What Is Snagging in Construction? A Complete Guide
June 21, 2026

Snagging is one of those words you hear constantly on a construction site, but rarely see defined. Put simply, snagging is the process of inspecting a building for defects and unfinished work before it is handed over to the client or end user. A "snag" is any item that doesn't meet the required standard — a scratched window, a door that won't close, a missed paint patch, a tile laid out of line.
This guide explains what snagging covers, when it happens, who carries it out, and how to manage the process so nothing slips through to handover.
What counts as a snag?
A snag is any defect, omission, or piece of work that falls short of the contract, the drawings, or accepted workmanship standards. Snags tend to fall into a few categories:
- Cosmetic — scuffs, paint runs, marked plasterwork, poor sealant lines.
- Functional — doors and windows that bind, taps that drip, sockets that don't work.
- Incomplete — missing trim, unfinished tiling, fittings not installed.
- Non-compliant — work that doesn't meet building regulations or the specification.
Cosmetic snags are the most common, but functional and compliance snags are the ones that cause disputes and callbacks, so they matter most.
When does snagging happen?
Snagging usually takes place near the end of a project, once the bulk of construction is finished but before the client takes possession. On larger jobs it happens in stages:
- Pre-plaster / first fix — catching issues hidden once walls are closed up.
- Pre-completion snag — the main inspection before practical completion.
- Handover snag — a final walkthrough with the client present.
- De-snagging — re-inspecting to confirm every snag has been fixed.
The earlier you snag, the cheaper the fix. A defect spotted before the plasterboard goes up costs a fraction of the same defect found after decoration.
Who does the snagging?
On most projects the main contractor or site manager runs an internal snag first to catch the obvious items. The client, clerk of works, or an independent snagging surveyor then carries out their own inspection. For new-build homes, buyers increasingly hire a professional snagging inspector before completion — and they routinely find dozens of items.
How to run a snagging inspection
A good snag is methodical, not a quick glance. Work room by room and follow the same path every time so nothing is missed. For each room, check floors, walls, ceiling, doors, windows, fixtures, and finishes in a consistent order.
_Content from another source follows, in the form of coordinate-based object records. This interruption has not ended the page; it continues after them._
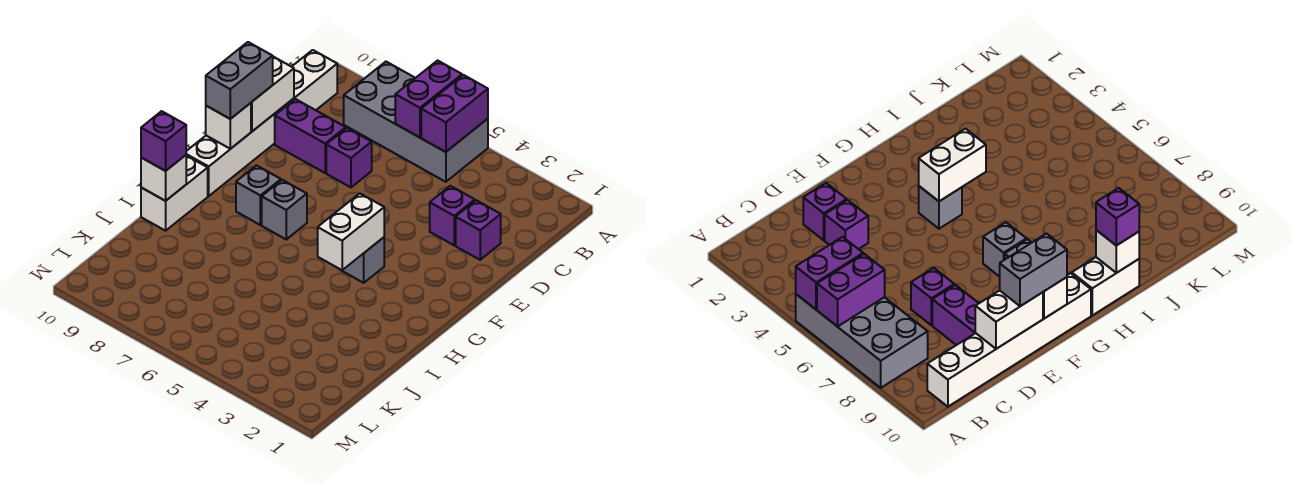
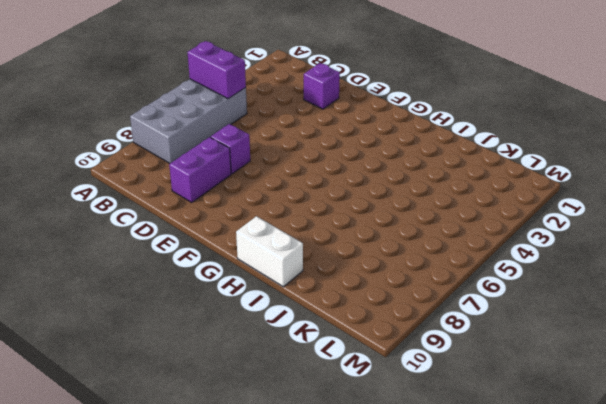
none -> white brick B10:G10 level 1
none -> purple brick D3 level 1
none -> grey brick G4 level 1

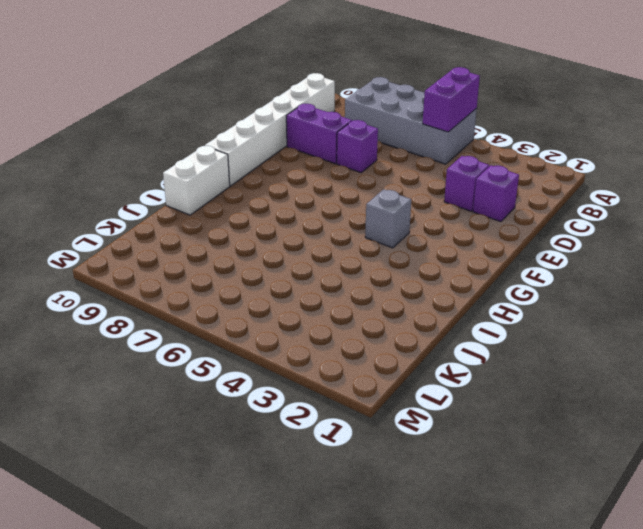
none -> grey brick G7 level 1
none -> grey brick G8 level 1
none -> purple brick A6:B6 level 2

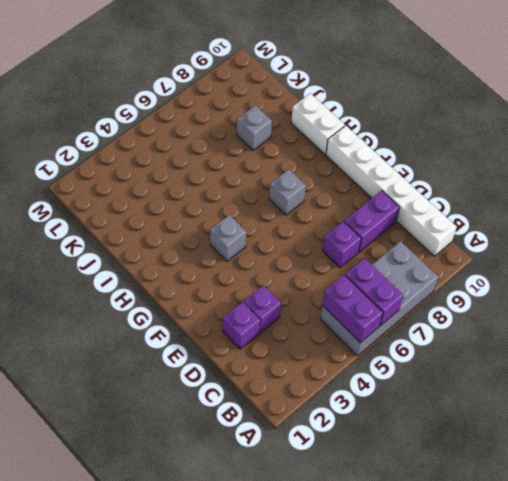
grey brick J8 level 1 -> grey brick G8 level 1
none -> white brick D10:E10 level 2
none -> white brick F10 level 2
none -> white brick G4:H4 level 2

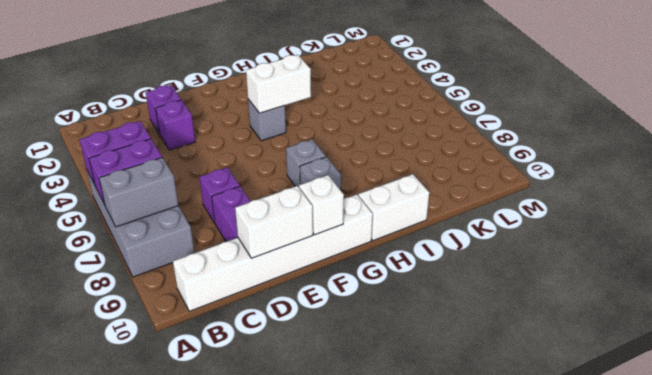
grey brick A7:B7 level 2 -> grey brick E10:F10 level 3
none -> white brick I10 level 2
none -> purple brick I10 level 3

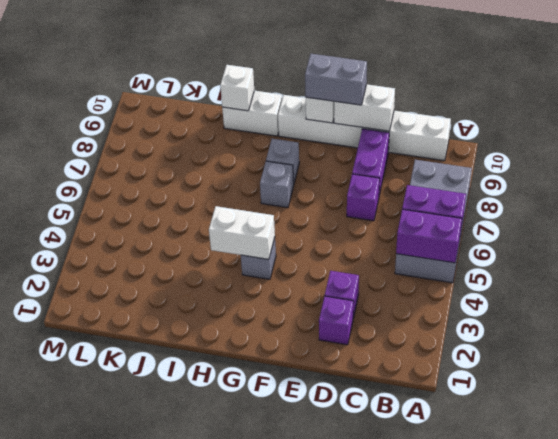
none -> purple brick I10 level 3

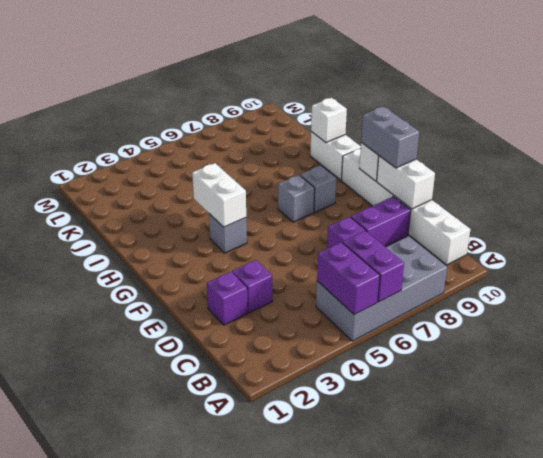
none -> purple brick I10 level 3

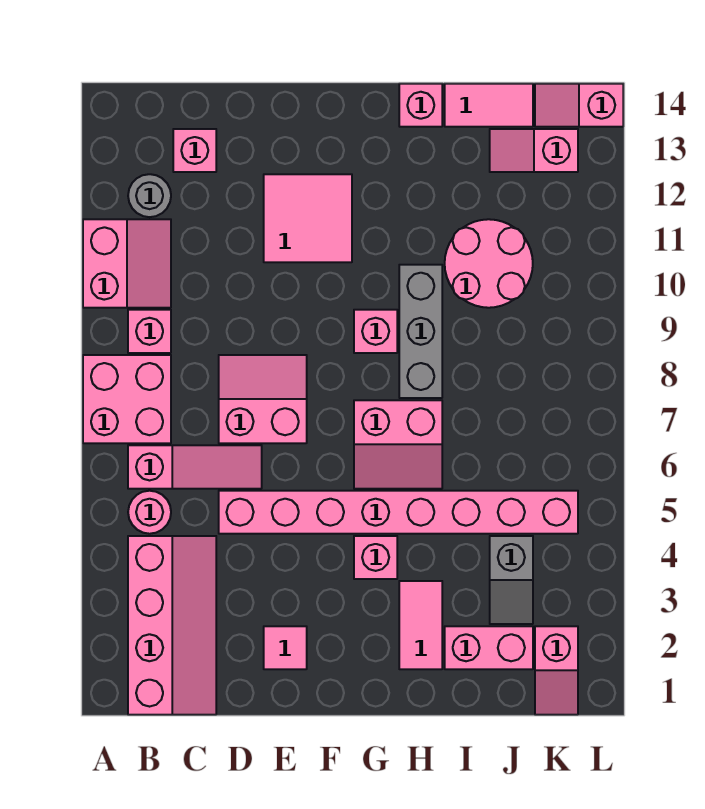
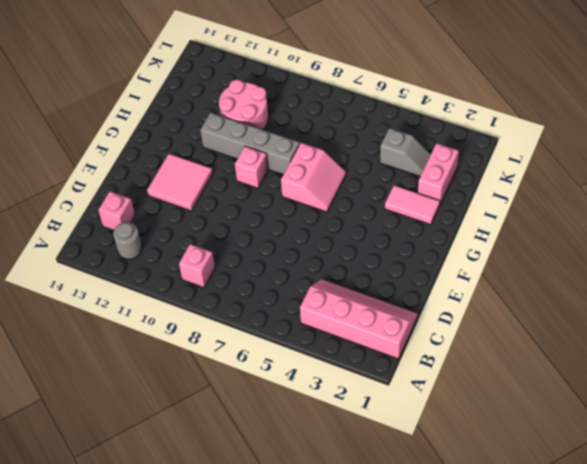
grey brick H8:H11 level 1 -> grey brick H8:H10 level 1
none -> pink brick A7:B8 level 1
none -> pink slope A10:B11 level 1 top A
none -> pink round brick B5 level 1

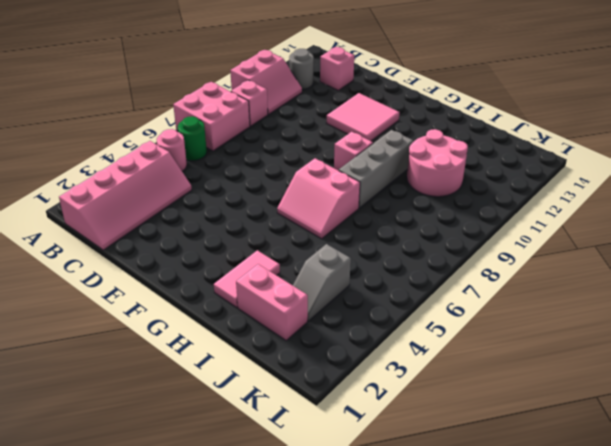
green round brick B6 level 1 -> pink slope B6:D6 level 1 top B
none -> pink brick D5:K5 level 1
none -> pink slope D7:E8 level 1 top 7
none -> pink tile E2 level 1

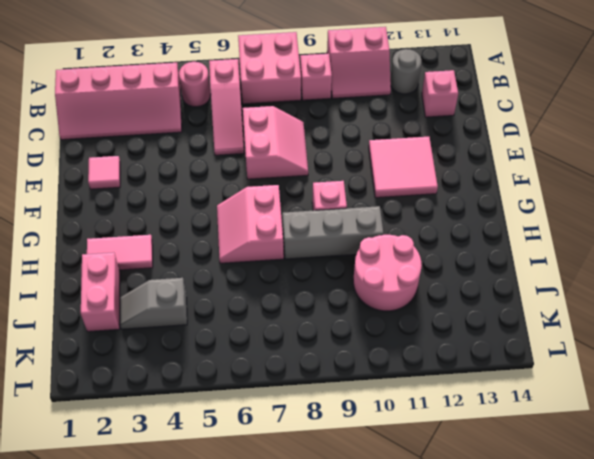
none -> pink brick D5:K5 level 1
none -> pink brick G4 level 1
none -> pink brick H14 level 1

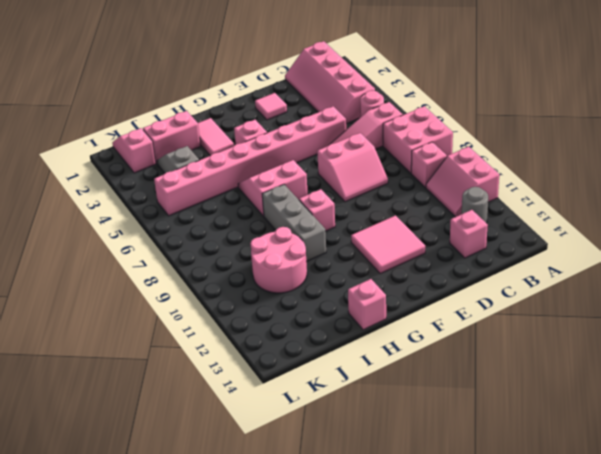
none -> pink tile I14:J14 level 1
none -> pink slope J13:K13 level 1 top K
none -> pink slope K14:L14 level 1 top L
For every snag, record three things: what the defect is, where it is, and a photo showing it clearly. A snag written as "paint" is useless three weeks later; "paint run on left reveal of bedroom 2 window" gets fixed first time. Photographic evidence removes arguments about whether an item was raised.
Why snagging matters
Unresolved snags are the leading cause of friction at handover. They delay final payment, damage your reputation with the client, and turn into warranty callbacks that eat profit long after you've left site. A disciplined snagging process protects all three: cash flow, relationships, and margin.
From clipboard to app
Traditional snagging on paper means re-typing lists in the office, chasing photos taken on someone's phone, and losing track of what's been fixed. A digital snagging tool lets you capture the defect, attach the photo, drop a location, and assign it to the responsible trade on the spot — then track every snag through to closure with a timestamped record. When the client asks what's outstanding, you have an answer in seconds rather than a stack of dog-eared sheets.
Key takeaways
Snagging is quality control's final line of defence. Snag early and often, write defects so anyone can act on them, back every item with a photo, and don't close the project until the de-snag confirms each one is fixed. Do that consistently and handover stops being a battle.